Wie in der ersten Staffel dreht sich auch hier der Mittelteil rund um typische Teenie Probleme und Sehnsüchte, ohne, dass ansonsten nicht wirklich viel passiert, außer entsprechend viel gegenseitiges Herumgezicke. In Kombination mit der recht ruhigen Erzählweise zieht sich der Part extrem, einzig, wenn dann ab und an mal Action gezeigt wird, wird es interessant. Hier kommt Hanna natürlich entsprechend cool wie eine Metzelmaschine rüber. Die Action selbst ist hart und schnell gedreht. Ohne Rumgeschüttel mit der Kamera, aber dafür mit schnellen Schnitten. Immerhin verliert man aber da nicht die Übersicht. Trotzdem bleibt der Actionanteil natürlich eher gering. Es geht halt um typische Teenie Probleme auch, wenn besagte Teenie allesamt ausgebildete Killer sind. Ist dies interessant und spannend, nicht wirklich.
Im letzten Drittel wird dann endlich die Story weitererzählt und die Erzähl-Geschwindigkeit wird höher. Es kommt zu ganz schönen Wendungen und hier noch mal herausragende Actionsequenzen, die einen an Bourne erinnern lassen. Die Spannung ist dann im Verlauf richtig gut, mit einem Ende, das zwar ohne brachialen Cliffhanger ist, dafür aber sehr offen, dass man gut darauf aufbauen kann.
Fazit:
Optisch und ausstattungsmäßig ohne Frage ganz großes Kino, aber inhaltlich die gleichen Probleme wie bei der ersten Staffel.

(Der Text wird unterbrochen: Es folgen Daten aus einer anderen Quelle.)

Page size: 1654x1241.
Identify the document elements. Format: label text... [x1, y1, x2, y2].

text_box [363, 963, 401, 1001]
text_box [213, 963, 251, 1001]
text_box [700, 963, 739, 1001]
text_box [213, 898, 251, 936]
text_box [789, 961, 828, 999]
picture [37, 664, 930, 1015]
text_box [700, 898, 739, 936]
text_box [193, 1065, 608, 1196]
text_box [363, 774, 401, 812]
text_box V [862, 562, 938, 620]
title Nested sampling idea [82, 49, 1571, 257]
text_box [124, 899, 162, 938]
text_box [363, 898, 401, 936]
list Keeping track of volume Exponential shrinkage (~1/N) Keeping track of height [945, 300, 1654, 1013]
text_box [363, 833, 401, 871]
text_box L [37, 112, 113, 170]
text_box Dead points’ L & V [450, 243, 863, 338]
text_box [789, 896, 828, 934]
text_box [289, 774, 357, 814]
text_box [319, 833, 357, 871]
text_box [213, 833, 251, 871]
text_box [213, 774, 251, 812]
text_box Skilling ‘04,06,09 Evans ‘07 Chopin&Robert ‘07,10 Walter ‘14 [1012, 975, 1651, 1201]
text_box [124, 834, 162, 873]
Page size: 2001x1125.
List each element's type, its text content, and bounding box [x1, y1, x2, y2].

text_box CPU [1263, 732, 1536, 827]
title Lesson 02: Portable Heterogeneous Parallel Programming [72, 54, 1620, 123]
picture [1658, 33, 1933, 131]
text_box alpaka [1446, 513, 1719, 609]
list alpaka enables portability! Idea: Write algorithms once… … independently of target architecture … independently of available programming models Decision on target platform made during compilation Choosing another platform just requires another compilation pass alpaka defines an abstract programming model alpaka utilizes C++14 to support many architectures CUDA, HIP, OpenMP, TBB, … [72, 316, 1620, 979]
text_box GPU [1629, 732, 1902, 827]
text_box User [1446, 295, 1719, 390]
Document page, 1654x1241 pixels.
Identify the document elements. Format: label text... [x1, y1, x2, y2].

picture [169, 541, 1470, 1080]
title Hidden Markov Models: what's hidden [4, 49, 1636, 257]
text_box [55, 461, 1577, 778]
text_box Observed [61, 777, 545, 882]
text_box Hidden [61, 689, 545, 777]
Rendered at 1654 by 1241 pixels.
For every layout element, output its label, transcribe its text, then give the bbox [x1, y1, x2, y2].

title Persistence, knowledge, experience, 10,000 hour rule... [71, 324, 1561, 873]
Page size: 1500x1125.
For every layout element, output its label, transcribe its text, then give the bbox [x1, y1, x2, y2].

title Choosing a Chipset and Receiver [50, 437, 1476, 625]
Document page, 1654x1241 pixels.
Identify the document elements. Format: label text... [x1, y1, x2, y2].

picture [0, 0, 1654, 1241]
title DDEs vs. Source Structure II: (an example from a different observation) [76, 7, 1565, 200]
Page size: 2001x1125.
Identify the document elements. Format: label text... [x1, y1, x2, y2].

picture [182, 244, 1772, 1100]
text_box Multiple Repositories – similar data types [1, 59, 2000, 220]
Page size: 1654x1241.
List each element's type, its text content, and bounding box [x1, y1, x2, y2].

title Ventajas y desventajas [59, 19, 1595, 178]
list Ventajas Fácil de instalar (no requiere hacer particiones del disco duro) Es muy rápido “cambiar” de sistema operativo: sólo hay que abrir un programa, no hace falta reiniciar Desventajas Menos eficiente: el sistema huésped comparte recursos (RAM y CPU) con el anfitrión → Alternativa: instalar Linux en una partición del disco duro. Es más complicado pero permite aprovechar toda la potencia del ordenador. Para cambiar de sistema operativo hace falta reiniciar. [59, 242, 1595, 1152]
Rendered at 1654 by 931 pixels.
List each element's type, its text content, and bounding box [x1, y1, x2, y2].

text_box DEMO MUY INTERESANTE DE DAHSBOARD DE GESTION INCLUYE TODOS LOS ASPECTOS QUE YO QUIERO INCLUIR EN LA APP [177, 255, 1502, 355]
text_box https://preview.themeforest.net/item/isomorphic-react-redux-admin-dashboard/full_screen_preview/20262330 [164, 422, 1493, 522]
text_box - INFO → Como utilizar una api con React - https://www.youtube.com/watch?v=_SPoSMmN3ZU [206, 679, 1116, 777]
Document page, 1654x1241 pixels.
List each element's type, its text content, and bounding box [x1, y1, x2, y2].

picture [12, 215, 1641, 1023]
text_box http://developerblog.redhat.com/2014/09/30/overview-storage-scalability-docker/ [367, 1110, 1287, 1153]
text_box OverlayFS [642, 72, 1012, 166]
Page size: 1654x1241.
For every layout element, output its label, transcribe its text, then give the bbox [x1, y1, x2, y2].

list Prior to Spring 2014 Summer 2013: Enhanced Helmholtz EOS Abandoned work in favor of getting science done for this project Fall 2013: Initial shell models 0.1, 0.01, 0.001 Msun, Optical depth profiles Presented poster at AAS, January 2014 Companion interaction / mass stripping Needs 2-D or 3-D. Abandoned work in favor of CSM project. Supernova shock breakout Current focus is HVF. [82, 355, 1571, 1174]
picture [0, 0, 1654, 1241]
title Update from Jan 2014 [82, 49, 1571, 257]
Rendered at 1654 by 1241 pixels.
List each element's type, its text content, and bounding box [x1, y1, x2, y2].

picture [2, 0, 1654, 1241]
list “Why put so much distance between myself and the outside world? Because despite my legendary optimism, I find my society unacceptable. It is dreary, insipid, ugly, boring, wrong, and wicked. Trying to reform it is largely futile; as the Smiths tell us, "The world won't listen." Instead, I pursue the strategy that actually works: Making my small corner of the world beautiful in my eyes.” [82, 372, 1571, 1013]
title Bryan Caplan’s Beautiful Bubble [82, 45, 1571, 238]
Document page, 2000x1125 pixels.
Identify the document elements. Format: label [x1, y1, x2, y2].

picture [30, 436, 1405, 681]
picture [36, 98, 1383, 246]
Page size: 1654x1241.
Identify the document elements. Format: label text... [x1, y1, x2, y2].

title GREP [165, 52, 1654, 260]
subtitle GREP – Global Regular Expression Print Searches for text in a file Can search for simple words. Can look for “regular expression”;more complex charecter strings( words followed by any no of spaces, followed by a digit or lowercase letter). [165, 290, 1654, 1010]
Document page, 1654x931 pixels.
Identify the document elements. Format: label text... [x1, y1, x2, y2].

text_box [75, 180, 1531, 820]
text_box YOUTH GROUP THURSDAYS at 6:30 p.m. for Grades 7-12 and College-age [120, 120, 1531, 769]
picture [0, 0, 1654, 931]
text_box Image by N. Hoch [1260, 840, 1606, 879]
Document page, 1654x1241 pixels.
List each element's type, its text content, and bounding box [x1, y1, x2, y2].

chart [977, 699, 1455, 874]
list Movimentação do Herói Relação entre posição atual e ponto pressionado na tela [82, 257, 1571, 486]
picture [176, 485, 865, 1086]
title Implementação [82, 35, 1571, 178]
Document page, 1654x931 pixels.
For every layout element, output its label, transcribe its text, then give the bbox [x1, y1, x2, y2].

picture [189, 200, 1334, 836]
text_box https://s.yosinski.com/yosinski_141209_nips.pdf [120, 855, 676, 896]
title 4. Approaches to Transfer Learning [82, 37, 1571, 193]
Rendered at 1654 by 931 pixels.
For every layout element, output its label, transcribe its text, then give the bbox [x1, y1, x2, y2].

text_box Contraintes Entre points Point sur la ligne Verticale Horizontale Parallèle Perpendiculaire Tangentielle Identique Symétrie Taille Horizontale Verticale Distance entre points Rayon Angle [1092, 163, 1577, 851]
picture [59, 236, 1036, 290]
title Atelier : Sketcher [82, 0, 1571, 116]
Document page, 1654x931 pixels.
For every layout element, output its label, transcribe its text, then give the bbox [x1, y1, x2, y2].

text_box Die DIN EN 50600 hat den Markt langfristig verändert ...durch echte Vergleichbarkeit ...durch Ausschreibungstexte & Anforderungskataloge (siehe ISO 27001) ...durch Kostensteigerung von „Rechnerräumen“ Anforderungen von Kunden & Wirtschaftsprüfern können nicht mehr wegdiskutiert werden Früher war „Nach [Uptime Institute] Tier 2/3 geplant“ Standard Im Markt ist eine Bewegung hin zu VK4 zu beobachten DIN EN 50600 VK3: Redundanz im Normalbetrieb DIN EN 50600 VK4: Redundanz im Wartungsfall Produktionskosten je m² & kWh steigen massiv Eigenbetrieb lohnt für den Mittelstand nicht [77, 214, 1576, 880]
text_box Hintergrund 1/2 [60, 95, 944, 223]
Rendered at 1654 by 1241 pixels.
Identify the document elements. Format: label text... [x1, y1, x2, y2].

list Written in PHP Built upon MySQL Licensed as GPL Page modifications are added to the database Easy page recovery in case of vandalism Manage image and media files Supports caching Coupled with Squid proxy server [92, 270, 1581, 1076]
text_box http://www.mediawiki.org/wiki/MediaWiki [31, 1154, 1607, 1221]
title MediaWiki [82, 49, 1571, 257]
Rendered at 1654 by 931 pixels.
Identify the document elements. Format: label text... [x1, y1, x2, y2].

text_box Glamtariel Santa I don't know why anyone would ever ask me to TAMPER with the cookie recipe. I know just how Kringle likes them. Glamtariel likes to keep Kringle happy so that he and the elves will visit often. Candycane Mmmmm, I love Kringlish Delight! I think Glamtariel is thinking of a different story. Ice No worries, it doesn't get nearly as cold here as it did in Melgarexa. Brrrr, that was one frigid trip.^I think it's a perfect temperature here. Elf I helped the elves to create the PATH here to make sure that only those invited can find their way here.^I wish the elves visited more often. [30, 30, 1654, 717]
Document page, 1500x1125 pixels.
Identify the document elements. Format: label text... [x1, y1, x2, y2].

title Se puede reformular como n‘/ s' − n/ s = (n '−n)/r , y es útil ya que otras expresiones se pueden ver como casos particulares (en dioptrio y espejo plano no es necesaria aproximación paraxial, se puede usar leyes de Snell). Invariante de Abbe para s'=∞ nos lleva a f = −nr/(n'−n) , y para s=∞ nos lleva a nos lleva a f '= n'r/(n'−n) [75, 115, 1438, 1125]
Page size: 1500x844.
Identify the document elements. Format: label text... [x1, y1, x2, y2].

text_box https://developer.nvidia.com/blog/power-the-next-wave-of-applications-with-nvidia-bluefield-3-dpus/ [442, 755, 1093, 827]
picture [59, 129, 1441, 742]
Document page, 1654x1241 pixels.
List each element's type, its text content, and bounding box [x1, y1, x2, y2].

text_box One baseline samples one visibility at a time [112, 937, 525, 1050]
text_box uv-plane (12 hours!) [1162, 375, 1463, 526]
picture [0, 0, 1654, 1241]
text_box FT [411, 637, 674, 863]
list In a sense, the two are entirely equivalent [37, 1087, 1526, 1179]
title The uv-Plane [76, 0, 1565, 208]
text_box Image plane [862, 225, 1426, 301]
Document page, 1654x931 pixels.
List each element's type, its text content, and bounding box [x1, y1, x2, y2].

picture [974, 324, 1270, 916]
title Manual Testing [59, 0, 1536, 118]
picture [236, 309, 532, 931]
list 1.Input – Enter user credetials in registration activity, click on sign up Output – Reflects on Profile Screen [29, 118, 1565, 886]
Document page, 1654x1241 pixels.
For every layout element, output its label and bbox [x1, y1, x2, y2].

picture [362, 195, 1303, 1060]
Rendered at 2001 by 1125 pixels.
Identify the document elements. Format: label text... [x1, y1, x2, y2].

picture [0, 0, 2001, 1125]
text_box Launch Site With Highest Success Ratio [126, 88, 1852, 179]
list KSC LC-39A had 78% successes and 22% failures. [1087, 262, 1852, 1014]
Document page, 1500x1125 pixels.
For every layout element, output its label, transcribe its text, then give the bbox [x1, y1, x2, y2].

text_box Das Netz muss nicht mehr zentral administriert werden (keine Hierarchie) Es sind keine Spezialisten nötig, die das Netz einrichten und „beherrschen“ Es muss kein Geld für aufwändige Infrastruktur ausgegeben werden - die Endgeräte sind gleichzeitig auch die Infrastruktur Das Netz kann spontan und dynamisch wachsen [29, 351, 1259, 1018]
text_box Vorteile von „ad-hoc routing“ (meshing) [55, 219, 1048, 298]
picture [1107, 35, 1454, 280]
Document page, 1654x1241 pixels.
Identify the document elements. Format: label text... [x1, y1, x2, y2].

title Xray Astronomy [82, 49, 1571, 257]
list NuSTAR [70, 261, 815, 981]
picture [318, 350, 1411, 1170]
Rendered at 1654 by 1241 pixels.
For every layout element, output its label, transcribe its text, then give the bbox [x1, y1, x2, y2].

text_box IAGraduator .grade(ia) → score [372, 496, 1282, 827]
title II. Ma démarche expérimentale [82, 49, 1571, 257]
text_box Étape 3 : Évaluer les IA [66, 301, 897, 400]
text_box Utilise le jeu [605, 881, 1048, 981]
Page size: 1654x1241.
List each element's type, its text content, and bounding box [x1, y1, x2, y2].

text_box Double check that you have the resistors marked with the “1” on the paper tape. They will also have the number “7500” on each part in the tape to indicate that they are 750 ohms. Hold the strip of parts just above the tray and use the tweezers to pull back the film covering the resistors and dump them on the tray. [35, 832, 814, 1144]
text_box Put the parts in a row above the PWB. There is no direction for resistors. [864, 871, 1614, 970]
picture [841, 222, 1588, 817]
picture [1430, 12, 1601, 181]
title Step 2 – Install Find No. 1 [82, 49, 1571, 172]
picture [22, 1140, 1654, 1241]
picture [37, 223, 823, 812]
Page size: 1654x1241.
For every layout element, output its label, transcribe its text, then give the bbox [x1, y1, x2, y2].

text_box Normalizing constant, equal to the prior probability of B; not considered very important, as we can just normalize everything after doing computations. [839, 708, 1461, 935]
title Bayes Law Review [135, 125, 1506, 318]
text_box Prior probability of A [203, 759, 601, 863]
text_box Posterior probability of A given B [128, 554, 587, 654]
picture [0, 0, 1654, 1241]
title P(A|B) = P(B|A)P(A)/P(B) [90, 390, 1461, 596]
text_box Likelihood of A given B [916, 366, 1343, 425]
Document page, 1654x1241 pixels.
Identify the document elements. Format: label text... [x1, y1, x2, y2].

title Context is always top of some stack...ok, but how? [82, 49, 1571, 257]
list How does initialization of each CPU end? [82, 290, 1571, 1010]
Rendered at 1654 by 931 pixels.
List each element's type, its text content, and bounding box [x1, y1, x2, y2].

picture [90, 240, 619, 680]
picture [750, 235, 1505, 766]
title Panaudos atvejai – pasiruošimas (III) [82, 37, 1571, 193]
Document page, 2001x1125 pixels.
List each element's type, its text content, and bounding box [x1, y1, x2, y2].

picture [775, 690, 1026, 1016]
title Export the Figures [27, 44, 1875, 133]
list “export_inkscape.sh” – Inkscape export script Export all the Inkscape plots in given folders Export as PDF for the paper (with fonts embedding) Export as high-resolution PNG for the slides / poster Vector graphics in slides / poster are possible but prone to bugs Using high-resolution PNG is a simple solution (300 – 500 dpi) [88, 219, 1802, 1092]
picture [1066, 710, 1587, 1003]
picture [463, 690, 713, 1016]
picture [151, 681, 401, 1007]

Wenn man nun das letzte Drittel so anschaut, denkt man nämlich direkt wieder, warum kann das nicht ein durchgängiger Agententhriller sein, anstatt immer wieder durch Teenie Sehnsuchtsgejammer der Serie enorm an Fahrt und Qualität zu nehmen. Entsprechend ist auch die zweite Staffel direkt mal wieder 2–3 Folgen zu lang geraten. Immerhin ist das Ende wieder interessant genug, dass man neugierig auf eine dritte Staffel ist. Bleibt nur zu hoffen, dass man dann endlich aus den Fehlern gelernt hat. Potenzial ist ohne Frage da, etwas ganz Großes zu werden, wenn man sich nicht nur ständig selbst im Weg stehen würde.
Amazon bietet die Serie auch in 4k an.